### EXCERPT
· · · · ·
No one wants to have a heart attack. It is our human nature to want to believe that trouble breathing or chest discomfort is from indigestion, sore muscles, or almost anything other than our heart. It is just too scary to accept. Frequently people will wait anywhere from two hours to days before getting help. Many of these people either die from sudden cardiac arrest, die later from too much heart muscle damage, or have permanent muscle damage resulting in a very disheartening lifestyle.

Heart attack, sudden death, or acute coronary syndromes can occur at rest or with moderate activity. Heavy physical exertion or mental stress may play a role in many of these tragedies. On the other hand, it is possible for someone to be resting in their favorite easy chair, be relaxed while reading a book, and have a heart attack or sudden death.

The most important factor is teaching our family and friends to enter the EMS system by calling 911 at the first onset of possible cardiac symptoms. These are not only symptoms such as chest pain, but also lesser-known symptoms such as unexplained weakness, lightheadedness, fatigue, arm, jaw, neck or tooth pain; trouble breathing, or unexplained nausea/vomiting and sweating for no reason. I think we put too much emphasis on “chest pain,” The reason I say that is most cardiac patients actually have trouble describing the feeling they have when having a heart attack. They have trouble finding the words to describe it clearly. They often describe “pressure in the chest.” This should be a warning that the problem may be cardiac. People will sometimes clench their fist and put it over the heart. This is called Levine’s Sign and may indicate a heart attack. This is named after Dr. Sam Levine who first noticed many heart attack patients would use this “body language” to help describe the symptoms to the doctor.
· · · · ·
### DATASET EXTRACT

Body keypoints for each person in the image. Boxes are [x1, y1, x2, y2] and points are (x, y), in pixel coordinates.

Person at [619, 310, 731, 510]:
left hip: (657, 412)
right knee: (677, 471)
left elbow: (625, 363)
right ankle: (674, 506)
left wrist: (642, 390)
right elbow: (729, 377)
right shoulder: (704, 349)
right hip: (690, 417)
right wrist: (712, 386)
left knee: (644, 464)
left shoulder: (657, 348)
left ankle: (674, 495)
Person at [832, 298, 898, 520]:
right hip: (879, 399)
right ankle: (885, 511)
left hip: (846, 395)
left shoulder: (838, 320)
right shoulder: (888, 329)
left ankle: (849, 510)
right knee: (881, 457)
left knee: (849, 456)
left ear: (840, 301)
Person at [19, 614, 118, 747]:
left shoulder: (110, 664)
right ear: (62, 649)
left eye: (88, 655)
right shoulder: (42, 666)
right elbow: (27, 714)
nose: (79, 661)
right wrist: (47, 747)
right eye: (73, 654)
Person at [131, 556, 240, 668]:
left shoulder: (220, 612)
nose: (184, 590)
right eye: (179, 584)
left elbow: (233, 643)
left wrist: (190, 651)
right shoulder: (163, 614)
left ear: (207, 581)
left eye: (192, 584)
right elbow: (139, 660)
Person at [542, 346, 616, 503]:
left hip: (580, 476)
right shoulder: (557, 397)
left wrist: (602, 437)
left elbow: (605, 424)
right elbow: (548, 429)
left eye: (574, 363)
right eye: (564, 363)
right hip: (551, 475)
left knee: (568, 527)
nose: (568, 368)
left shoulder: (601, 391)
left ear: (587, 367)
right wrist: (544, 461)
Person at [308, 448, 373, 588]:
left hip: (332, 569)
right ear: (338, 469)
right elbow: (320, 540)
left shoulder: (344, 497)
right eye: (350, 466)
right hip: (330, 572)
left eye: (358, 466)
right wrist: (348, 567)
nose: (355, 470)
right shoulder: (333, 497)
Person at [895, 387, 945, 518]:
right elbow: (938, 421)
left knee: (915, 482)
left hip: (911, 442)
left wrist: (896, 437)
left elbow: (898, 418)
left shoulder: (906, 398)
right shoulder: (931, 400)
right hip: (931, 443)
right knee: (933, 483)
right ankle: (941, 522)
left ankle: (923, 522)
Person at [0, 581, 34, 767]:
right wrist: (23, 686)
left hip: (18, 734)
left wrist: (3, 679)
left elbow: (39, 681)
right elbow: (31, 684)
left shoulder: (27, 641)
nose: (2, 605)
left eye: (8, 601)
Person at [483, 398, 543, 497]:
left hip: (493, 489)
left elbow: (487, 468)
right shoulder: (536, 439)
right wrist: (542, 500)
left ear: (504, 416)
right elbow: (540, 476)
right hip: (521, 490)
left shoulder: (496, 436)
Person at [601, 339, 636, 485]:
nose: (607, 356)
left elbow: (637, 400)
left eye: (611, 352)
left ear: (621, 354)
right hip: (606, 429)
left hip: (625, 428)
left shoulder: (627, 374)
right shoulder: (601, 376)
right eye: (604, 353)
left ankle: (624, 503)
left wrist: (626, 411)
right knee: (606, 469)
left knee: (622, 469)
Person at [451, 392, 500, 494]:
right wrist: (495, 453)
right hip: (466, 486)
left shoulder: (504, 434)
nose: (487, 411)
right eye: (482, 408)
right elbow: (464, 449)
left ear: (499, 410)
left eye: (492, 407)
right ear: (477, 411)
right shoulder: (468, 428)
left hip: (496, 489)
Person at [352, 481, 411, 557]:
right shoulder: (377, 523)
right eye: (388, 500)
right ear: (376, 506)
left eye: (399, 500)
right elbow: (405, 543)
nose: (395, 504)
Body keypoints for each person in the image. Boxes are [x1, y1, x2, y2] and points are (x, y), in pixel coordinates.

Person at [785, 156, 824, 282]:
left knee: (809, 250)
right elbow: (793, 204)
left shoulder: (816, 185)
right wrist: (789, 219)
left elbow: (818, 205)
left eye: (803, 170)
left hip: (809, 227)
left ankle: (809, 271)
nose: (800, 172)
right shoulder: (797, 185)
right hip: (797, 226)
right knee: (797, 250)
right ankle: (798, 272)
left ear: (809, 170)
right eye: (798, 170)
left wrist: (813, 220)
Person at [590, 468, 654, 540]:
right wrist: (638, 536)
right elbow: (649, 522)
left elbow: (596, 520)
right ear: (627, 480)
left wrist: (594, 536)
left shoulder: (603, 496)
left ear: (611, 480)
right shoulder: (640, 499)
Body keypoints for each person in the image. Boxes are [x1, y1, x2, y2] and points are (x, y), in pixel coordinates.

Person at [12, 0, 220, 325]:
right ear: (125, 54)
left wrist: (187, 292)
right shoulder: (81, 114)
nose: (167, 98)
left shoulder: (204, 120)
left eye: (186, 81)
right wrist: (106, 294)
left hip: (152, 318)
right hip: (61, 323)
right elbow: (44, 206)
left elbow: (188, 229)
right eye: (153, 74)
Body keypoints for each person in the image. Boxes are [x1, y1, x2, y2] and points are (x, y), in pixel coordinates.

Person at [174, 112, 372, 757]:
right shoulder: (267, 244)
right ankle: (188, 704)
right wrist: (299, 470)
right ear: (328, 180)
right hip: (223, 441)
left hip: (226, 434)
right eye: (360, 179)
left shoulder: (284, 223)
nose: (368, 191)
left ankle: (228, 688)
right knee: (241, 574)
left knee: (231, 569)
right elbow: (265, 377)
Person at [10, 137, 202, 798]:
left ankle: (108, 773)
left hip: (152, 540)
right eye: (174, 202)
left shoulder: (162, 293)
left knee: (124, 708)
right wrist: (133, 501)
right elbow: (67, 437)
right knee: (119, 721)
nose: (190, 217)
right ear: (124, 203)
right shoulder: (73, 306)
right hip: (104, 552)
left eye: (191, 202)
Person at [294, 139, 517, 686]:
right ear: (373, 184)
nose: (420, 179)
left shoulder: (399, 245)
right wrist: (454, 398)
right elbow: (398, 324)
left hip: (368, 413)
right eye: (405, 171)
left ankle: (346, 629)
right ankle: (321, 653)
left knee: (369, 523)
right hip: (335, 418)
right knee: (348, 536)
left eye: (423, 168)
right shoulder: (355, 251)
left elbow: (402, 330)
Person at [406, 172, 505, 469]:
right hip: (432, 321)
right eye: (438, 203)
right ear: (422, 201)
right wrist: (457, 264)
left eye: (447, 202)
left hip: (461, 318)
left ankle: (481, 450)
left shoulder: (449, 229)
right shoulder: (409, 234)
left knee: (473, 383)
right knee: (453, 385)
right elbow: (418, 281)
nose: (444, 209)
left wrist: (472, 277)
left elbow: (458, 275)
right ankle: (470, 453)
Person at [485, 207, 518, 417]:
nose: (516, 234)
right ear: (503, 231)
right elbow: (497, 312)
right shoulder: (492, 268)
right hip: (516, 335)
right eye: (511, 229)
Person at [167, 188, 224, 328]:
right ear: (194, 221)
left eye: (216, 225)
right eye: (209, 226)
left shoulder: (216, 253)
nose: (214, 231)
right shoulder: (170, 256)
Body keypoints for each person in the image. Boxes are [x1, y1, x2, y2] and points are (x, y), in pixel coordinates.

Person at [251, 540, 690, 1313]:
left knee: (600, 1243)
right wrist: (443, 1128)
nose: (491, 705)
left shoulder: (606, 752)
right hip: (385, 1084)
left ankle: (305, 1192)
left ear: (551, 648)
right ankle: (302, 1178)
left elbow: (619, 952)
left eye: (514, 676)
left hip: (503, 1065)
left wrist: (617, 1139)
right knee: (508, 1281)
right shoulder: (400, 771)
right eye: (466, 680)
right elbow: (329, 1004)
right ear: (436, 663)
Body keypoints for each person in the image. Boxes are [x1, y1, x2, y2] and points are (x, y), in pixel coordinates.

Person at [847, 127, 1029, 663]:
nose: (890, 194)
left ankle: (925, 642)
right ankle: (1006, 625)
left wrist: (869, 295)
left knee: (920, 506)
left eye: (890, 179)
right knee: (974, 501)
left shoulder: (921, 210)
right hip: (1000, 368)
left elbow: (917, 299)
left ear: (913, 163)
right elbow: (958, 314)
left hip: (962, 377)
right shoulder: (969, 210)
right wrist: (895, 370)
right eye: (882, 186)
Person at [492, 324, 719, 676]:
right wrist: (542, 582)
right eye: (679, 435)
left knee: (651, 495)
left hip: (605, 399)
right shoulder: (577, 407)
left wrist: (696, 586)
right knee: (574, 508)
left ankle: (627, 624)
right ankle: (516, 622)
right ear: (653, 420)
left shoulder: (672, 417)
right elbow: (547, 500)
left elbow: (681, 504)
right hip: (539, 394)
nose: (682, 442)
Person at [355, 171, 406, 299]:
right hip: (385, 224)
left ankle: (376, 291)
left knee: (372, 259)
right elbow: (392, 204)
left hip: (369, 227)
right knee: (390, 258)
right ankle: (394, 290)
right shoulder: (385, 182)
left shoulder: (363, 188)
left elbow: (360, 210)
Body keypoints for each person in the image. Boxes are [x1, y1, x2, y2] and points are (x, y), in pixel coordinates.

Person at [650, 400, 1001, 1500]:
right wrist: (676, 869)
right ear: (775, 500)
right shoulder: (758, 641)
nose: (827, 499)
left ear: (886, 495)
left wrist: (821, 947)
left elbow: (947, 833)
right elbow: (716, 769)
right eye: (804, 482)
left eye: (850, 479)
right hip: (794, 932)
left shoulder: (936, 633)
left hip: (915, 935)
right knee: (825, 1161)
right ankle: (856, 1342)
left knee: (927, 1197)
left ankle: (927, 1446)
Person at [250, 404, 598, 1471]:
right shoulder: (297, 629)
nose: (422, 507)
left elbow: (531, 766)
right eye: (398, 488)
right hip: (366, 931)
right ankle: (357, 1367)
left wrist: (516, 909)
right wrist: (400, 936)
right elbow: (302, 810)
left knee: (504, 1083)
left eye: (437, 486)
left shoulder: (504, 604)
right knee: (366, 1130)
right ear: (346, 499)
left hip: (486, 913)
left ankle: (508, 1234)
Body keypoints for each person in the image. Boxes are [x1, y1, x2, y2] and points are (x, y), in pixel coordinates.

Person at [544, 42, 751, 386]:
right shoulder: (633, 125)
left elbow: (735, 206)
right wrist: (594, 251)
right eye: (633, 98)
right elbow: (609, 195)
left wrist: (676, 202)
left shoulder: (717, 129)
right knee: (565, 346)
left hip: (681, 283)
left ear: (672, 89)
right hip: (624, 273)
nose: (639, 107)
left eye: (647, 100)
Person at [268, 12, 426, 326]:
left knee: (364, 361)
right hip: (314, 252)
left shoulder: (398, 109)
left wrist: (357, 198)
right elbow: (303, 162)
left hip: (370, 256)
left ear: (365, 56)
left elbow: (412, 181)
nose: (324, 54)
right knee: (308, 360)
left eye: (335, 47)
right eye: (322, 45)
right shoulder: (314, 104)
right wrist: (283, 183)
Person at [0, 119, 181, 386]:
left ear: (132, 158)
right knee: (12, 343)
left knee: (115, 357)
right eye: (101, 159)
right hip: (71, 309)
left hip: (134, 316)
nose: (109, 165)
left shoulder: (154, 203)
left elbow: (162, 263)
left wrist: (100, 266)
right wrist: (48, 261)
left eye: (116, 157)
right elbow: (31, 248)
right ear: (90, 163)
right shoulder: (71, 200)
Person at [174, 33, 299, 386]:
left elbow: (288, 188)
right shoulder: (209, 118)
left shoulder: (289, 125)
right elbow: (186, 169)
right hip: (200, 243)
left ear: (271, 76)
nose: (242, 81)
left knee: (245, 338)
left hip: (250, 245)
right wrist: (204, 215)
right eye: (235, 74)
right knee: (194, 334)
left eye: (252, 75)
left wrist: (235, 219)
· · · · ·
### EXERCISE A
The excerpt on heart attacks names what often happens to people who wait before getting help. List each of those outcomes.
### EXERCISE B
According to the heart attack excerpt, what does a person do when showing Levine's Sign?
### EXERCISE C
Continue the excerpt on heart attacks from the end of its last sentence.

### ANSWER AREA A
- Dying from sudden cardiac arrest
- Dying later from too much heart muscle damage
- Having permanent muscle damage that results in a very disheartening lifestyle

### ANSWER AREA B
The person clenches a fist and puts it over the heart.

### ANSWER AREA C
The importance of getting the paramedics en route cannot be stressed enough. Out of the 1.5 million or so AMI patients this year, approximately a half-million will die, and about half of these deaths will occur in the prehospital setting within the first two to four hours of the event. Many of these deaths would have been preventable if someone had called 911 to get the paramedics there quickly. As minutes go by without CPR and defibrillation, the patient’s chances of survival rapidly decrease.

The paramedics will initiate early treatment consisting of oxygen, nitroglycerin, morphine, and aspirin. Additionally, IV access will be used in case emergency life-saving medications are needed, and they will perform a 12-lead EKG and send it to the hospital.